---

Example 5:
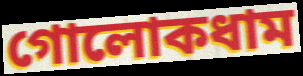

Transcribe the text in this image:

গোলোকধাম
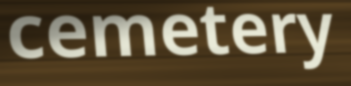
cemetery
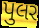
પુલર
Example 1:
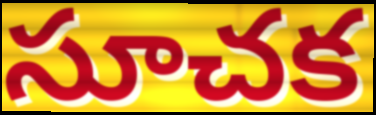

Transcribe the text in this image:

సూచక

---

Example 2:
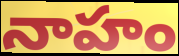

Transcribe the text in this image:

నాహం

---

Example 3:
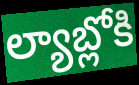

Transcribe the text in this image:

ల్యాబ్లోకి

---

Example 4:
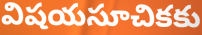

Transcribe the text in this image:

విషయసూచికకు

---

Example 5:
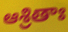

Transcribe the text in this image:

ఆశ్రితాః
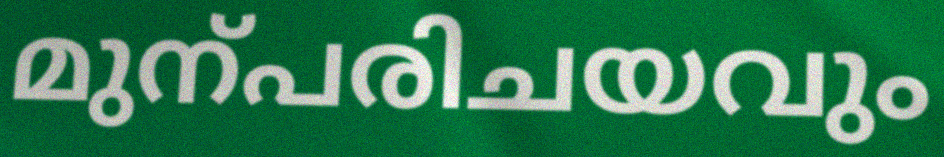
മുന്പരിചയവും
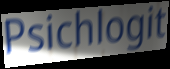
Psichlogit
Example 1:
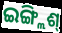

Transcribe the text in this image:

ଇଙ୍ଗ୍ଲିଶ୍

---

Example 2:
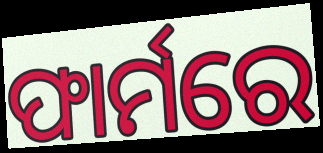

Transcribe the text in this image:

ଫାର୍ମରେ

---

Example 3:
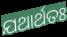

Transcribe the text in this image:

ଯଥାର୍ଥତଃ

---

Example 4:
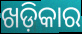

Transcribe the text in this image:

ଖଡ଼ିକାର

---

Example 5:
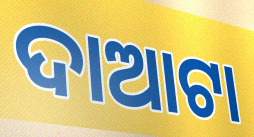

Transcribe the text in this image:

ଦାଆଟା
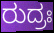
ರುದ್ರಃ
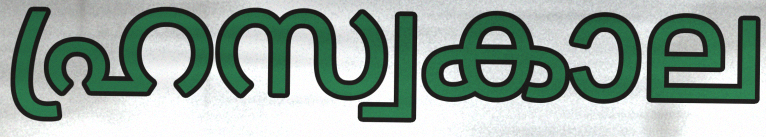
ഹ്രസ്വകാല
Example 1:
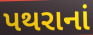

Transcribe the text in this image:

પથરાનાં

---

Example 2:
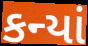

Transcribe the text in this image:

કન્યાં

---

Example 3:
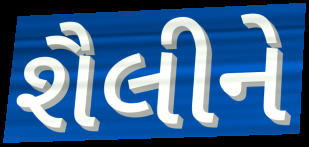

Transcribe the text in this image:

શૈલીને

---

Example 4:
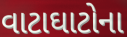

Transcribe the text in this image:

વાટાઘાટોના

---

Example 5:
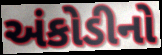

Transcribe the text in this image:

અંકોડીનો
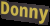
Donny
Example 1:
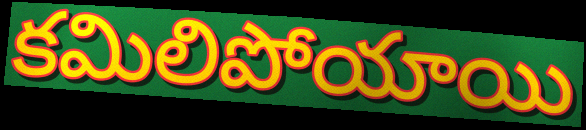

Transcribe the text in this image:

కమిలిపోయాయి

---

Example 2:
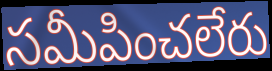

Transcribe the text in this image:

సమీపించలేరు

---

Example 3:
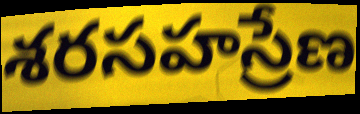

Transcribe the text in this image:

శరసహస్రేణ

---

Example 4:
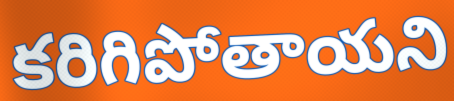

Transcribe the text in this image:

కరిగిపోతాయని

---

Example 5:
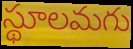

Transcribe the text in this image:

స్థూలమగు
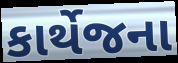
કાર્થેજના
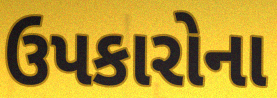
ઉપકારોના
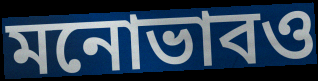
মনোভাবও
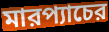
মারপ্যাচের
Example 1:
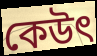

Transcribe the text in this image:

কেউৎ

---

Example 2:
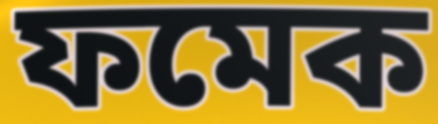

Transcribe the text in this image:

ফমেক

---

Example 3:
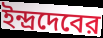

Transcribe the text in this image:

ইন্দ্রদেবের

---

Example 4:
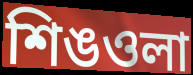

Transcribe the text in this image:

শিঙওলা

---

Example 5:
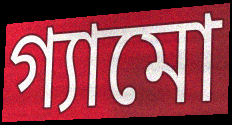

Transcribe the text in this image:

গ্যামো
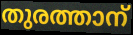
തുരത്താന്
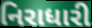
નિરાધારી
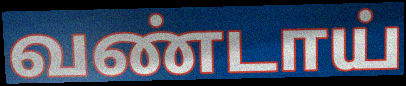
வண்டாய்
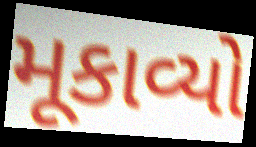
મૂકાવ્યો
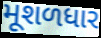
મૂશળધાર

· · · ·

**WHAT IS BEING ASKED:**
Your reply should be the entries above, repeated exactly and free of pictures.

**RESPONSE TO THIS TASK:**
---

Example 5:

Transcribe the text in this image:

গোলোকধাম
cemetery
પુલર
Example 1:

Transcribe the text in this image:

సూచక

---

Example 2:

Transcribe the text in this image:

నాహం

---

Example 3:

Transcribe the text in this image:

ల్యాబ్లోకి

---

Example 4:

Transcribe the text in this image:

విషయసూచికకు

---

Example 5:

Transcribe the text in this image:

ఆశ్రితాః
മുന്പരിചയവും
Psichlogit
Example 1:

Transcribe the text in this image:

ଇଙ୍ଗ୍ଲିଶ୍

---

Example 2:

Transcribe the text in this image:

ଫାର୍ମରେ

---

Example 3:

Transcribe the text in this image:

ଯଥାର୍ଥତଃ

---

Example 4:

Transcribe the text in this image:

ଖଡ଼ିକାର

---

Example 5:

Transcribe the text in this image:

ଦାଆଟା
ರುದ್ರಃ
ഹ്രസ്വകാല
Example 1:

Transcribe the text in this image:

પથરાનાં

---

Example 2:

Transcribe the text in this image:

કન્યાં

---

Example 3:

Transcribe the text in this image:

શૈલીને

---

Example 4:

Transcribe the text in this image:

વાટાઘાટોના

---

Example 5:

Transcribe the text in this image:

અંકોડીનો
Donny
Example 1:

Transcribe the text in this image:

కమిలిపోయాయి

---

Example 2:

Transcribe the text in this image:

సమీపించలేరు

---

Example 3:

Transcribe the text in this image:

శరసహస్రేణ

---

Example 4:

Transcribe the text in this image:

కరిగిపోతాయని

---

Example 5:

Transcribe the text in this image:

స్థూలమగు
કાર્થેજના
ઉપકારોના
মনোভাবও
মারপ্যাচের
Example 1:

Transcribe the text in this image:

কেউৎ

---

Example 2:

Transcribe the text in this image:

ফমেক

---

Example 3:

Transcribe the text in this image:

ইন্দ্রদেবের

---

Example 4:

Transcribe the text in this image:

শিঙওলা

---

Example 5:

Transcribe the text in this image:

গ্যামো
തുരത്താന്
નિરાધારી
வண்டாய்
મૂકાવ્યો
મૂશળધાર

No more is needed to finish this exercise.